Richie Anne Castillo, down sendromlu babası nedeniyle yaşamı boyunca zorbalığa maruz kalsa da onu sevmekten hiç vazgeçmedi. Babasının doğum gününde duygularını paylaşan Richie Anne’in postu, birçok insanın kalbine dokundu.
“Sevgili Babam,
Bugün senin yaşamında olduça özel ve mucizevi bir gün. Bugün 50 yaşına giriyorsun ve böylesi güzel ve uzun yaşamına devam ettiğin için çok mutluyum. Doktorlar bile hala şaşırıyor. Facebook’un olmadığı için bunu okuyup okuyamayacağını bilmiyorum ama babam olduğun için duyduğum gururu tüm dünyanın bilmesini istiyorum. Tüm dünyanın içinin ve dışının ne kadar güzel olduğunu bilmesini istiyorum.
Baba, insanlarla yüzleşmek için gereken cesareti toplamam çok uzun zamanımı aldı. İlkokulda senin farklı olduğun söylendiği için çok zorlandım. Bir çocuk olarak ben seni farklı görmüyordum, ben seni benim babam olarak görüyordum. İnsanların neden benimle dalga geçtiğini anlayamıyordum. Bunu anladığımda ise korktum. Sen, benim gibi korkak bir kız çocuğundan daha fazlasını hak ediyorsun. Sen tıpkı diğer down sendromlu insanlar gibi sevgiyi, anlayışı, sabrı ve olduğun gibi kabul edilmeyi hak ediyorsun. İşte buradayım. Sana daha önce hiç yapmadığım bir doğum günü mektubu yazıyorum. Bunu ve fazlasını çoktan hak etmiştin.

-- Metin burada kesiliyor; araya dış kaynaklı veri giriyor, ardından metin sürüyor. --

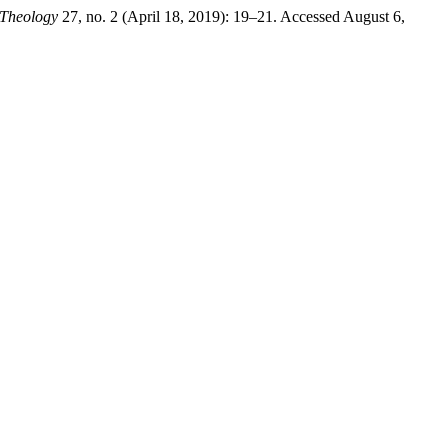
 Theology
27, no. 2 (April 18, 2019): 19–21. Accessed August 6,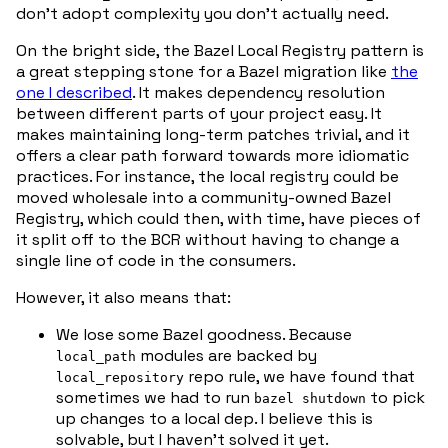
don’t adopt complexity you don’t actually need.
On the bright side, the Bazel Local Registry pattern is
a great stepping stone for a Bazel migration like
the
one I described
. It makes dependency resolution
between different parts of your project easy. It
makes maintaining long-term patches trivial, and it
offers a clear path forward towards more idiomatic
practices. For instance, the local registry could be
moved wholesale into a community-owned Bazel
Registry, which could then, with time, have pieces of
it split off to the BCR without having to change a
single line of code in the consumers.
However, it also means that:
We lose some Bazel goodness. Because
modules are backed by
local_path
repo rule, we have found that
local_repository
sometimes we had to run
to pick
bazel shutdown
up changes to a local dep. I believe this is
solvable, but I haven’t solved it yet.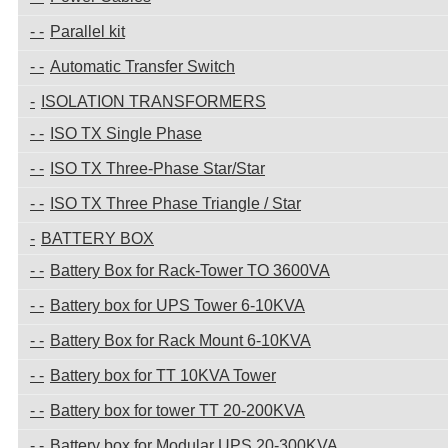
Parallel kit
Automatic Transfer Switch
ISOLATION TRANSFORMERS
ISO TX Single Phase
ISO TX Three-Phase Star/Star
ISO TX Three Phase Triangle / Star
BATTERY BOX
Battery Box for Rack-Tower TO 3600VA
Battery box for UPS Tower 6-10KVA
Battery Box for Rack Mount 6-10KVA
Battery box for TT 10KVA Tower
Battery box for tower TT 20-200KVA
Battery box for Modular UPS 20-300KVA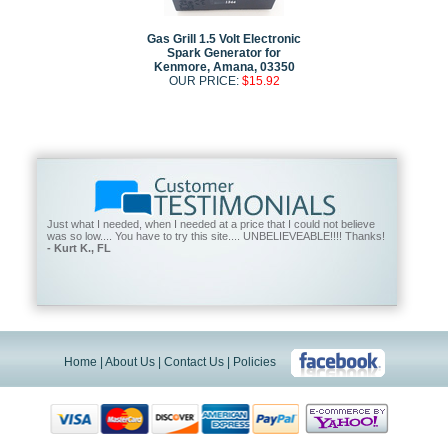
Gas Grill 1.5 Volt Electronic
Spark Generator for
Kenmore, Amana, 03350
OUR PRICE:
$15.92
Just what I needed, when I needed at a price that I could not believe
was so low.... You have to try this site.... UNBELIEVEABLE!!!! Thanks!
- Kurt K., FL
Home
|
About Us
|
Contact Us
|
Policies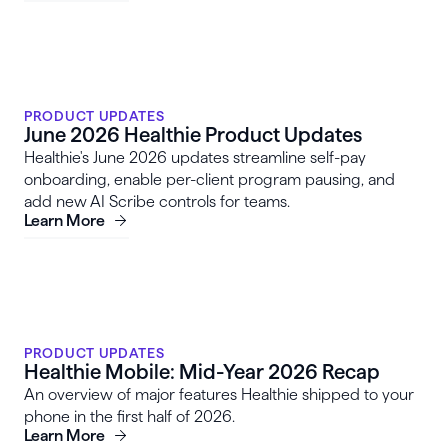
PRODUCT UPDATES
June 2026 Healthie Product Updates
Healthie's June 2026 updates streamline self-pay
onboarding, enable per-client program pausing, and
add new AI Scribe controls for teams.
Learn More
PRODUCT UPDATES
Healthie Mobile: Mid-Year 2026 Recap
An overview of major features Healthie shipped to your
phone in the first half of 2026.
Learn More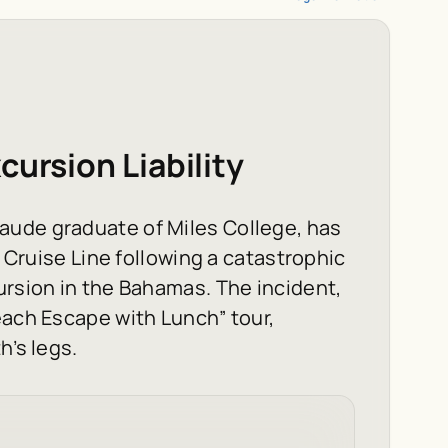
cursion Liability
aude graduate of Miles College, has
l Cruise Line following a catastrophic
ursion in the Bahamas. The incident,
each Escape with Lunch” tour,
h’s legs.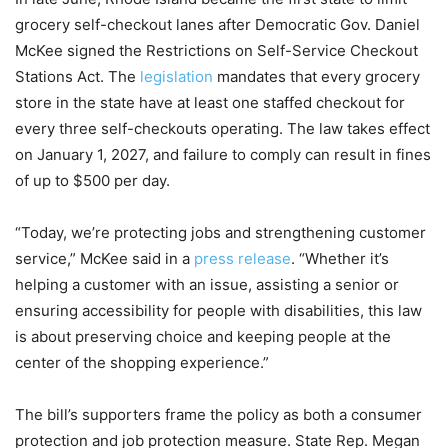
grocery self-checkout lanes after Democratic Gov. Daniel
McKee signed the Restrictions on Self-Service Checkout
Stations Act. The
legislation
mandates that every grocery
store in the state have at least one staffed checkout for
every three self-checkouts operating. The law takes effect
on January 1, 2027, and failure to comply can result in fines
of up to $500 per day.
“Today, we’re protecting jobs and strengthening customer
service,” McKee said in a
press release
. “Whether it’s
helping a customer with an issue, assisting a senior or
ensuring accessibility for people with disabilities, this law
is about preserving choice and keeping people at the
center of the shopping experience.”
The bill’s supporters frame the policy as both a consumer
protection and job protection measure. State Rep. Megan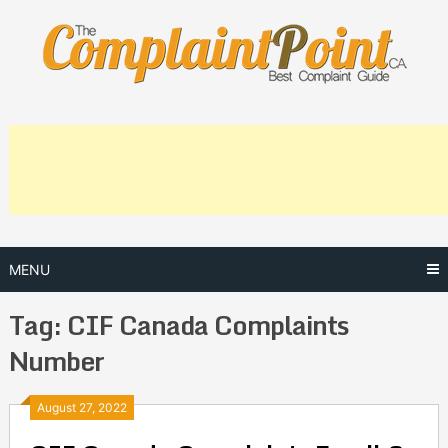
Skip
to
content
MENU
Tag:
CIF Canada Complaints
Number
Posts
August 27, 2022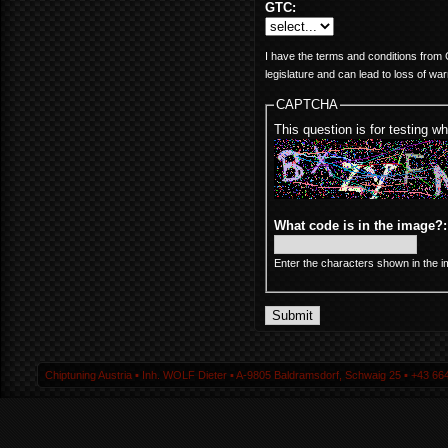
GTC:
I have the terms and conditions from C
legislature and can lead to loss of war
CAPTCHA
This question is for testing 
What code is in the image?
Enter the characters shown in the i
Chiptuning Austria ▪ Inh. WOLF Dieter ▪ A-9805 Baldramsdorf, Schwaig 25 ▪ +43 664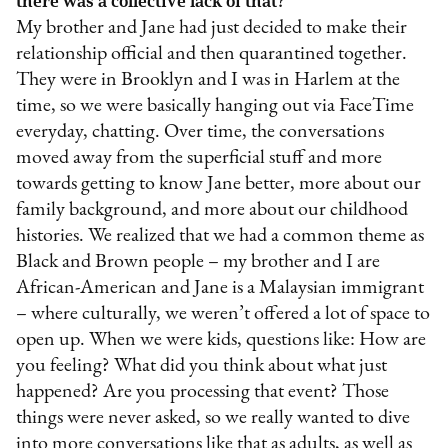
there was a collective lack of that?
My brother and Jane had just decided to make their
relationship official and then quarantined together.
They were in Brooklyn and I was in Harlem at the
time, so we were basically hanging out via FaceTime
everyday, chatting. Over time, the conversations
moved away from the superficial stuff and more
towards getting to know Jane better, more about our
family background, and more about our childhood
histories. We realized that we had a common theme as
Black and Brown people – my brother and I are
African-American and Jane is a Malaysian immigrant
– where culturally, we weren’t offered a lot of space to
open up. When we were kids, questions like: How are
you feeling? What did you think about what just
happened? Are you processing that event? Those
things were never asked, so we really wanted to dive
into more conversations like that as adults, as well as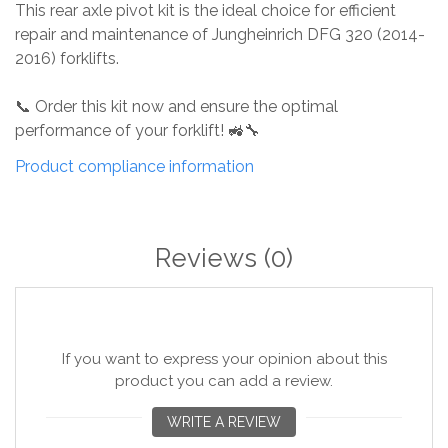
This rear axle pivot kit is the ideal choice for efficient
repair and maintenance of Jungheinrich DFG 320 (2014-
2016) forklifts.
📞 Order this kit now and ensure the optimal
performance of your forklift! 🚜🔧
Product compliance information
Reviews
(0)
If you want to express your opinion about this
product you can add a review.
WRITE A REVIEW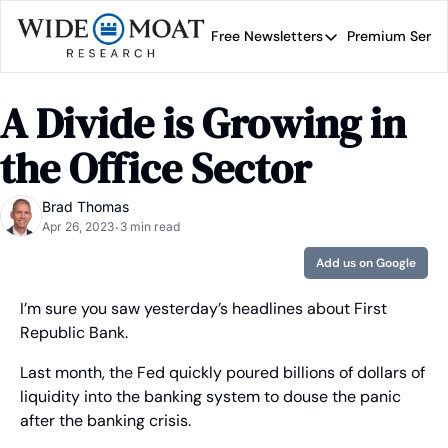
Free Newsletters
Premium Servi
Free Newsletters
Prem
Wide Moat Daily
A Divide is Growing in 
Brad Thomas' road map 
the Office Sector
Brad Thomas
Apr 26, 2023
3 min read
•
Add us on Google
I’m sure you saw yesterday’s headlines about First 
Republic Bank.
Last month, the Fed quickly poured billions of dollars of 
liquidity into the banking system to douse the panic 
after the banking crisis.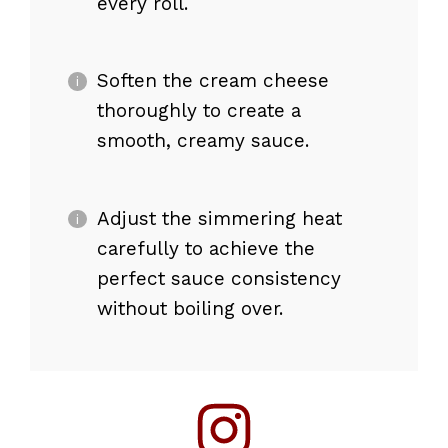
every roll.
Soften the cream cheese
thoroughly to create a
smooth, creamy sauce.
Adjust the simmering heat
carefully to achieve the
perfect sauce consistency
without boiling over.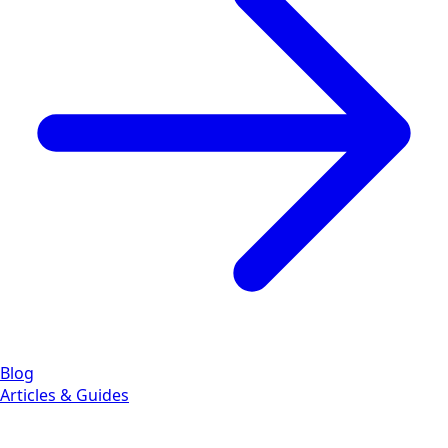
Blog
Articles & Guides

Baba, sen tanıdığım en güçlü ve cesur insansın. Hayatın boyunca doktorda yapılan sayısız iğneye, ameliyatlara katlandın. Hayatın boyunca diyaliz ve birçok sınırlamayla yaşamak zorunda kaldın. Ama hiç şikayet etmedin.
Sen en güçlüsüsün çünkü tüm o ameliyatlara, hastanede geçen gecelere rağmen hep “Korkmuyorum; çünkü Tanrı’ya güveniyorum” dedin. Diyalizde geçen uzun günlerden sonra da yüzünde hep kocaman bir gülümseme oldu. Sen en cesurusun çünkü çok şey yaşadın ve bir kez bile korkmadın. Kendimi senin yerine koymayı hayal bile edemiyorum.
Seni artık yorulduğunu söylediğin en kötü halinde de gördüm. “Yoruldum, artık acı veriyor” dediğini duymak beni günlerce ağlatmıştı ve o günden sonra hastaneye geri dönemedim. Dizindeki incinme yüzünden ağladığını gördüm. Çektiğin acıyı hissedemedim ama bunların son bulmasını ve bir daha acı çekmemeni diledim. Dişlerini kaybettin ama bundan hiç rahatsız olmadın ve sevdiğin yemekleri yemeyi sürdürdün. Protezlerini her zaman kaybettin. HAHAHA! Ve bunu bilerek yaptığını biliyorum. Dişlerin ve saçların varken nasıl göründüğünü unuttum.
Baba, senin için yeterli bir kız olmadığım için duyduğum üzüntüyü ifade eden hiçbir kelime yok. Seni plaja daha sık götürmediğim için, sizi daha sık ziyaret etmediğim için çok üzgünüm. Pişman olduğum tek bir şey varsa, o da seni hayatıma daha çok dahil etmemek. Çünkü ben zorbalıktan korkan küçük bir çocuktum. Ama seni tahmin edemeyeceğin kadar çok seviyorum. Baba, her zaman senden ilham aldım. Bu kadar zeki biri olman inanılmaz bir şey.
Sen herkesi kendine hayran bırakıyorsun ve bunu biliyorsun. Herkesin yüzüne kocaman bir gülümseme yerleştirebiliyorsun. İnsanları bir o kadar rahatsız edebilsen de seni her zaman seviyoruz. Biliyorum, iyi günlerin ve kötü günlerin oldu. Senin kötü günlerin, bizim de kötü günlerimizdi, haha. O anlarda kabalaşırdın ve ben dahil etrafındaki herkesi kendinden uzaklaştırırdın. Ama bu sensin ve sorun değil. Farklı olman sorun değil.
Senin hakkında uzun süre konuşmaya devam edebilirim. 50. yaş günün kutlu olsun baba! Bana hep bir tanen olduğumu söylediğin için teşekkür ederim. Ben hep senin küçük kızın olarak kalacağım. Sayende ve sana olan sevgim nedeniyle güçlü ve cesurum baba. Artık kendimi zorbalıklara karşı koruyacak kadar büyüdüğümü düşünüyorum. Kucak dolusu sevgiler, kızın.”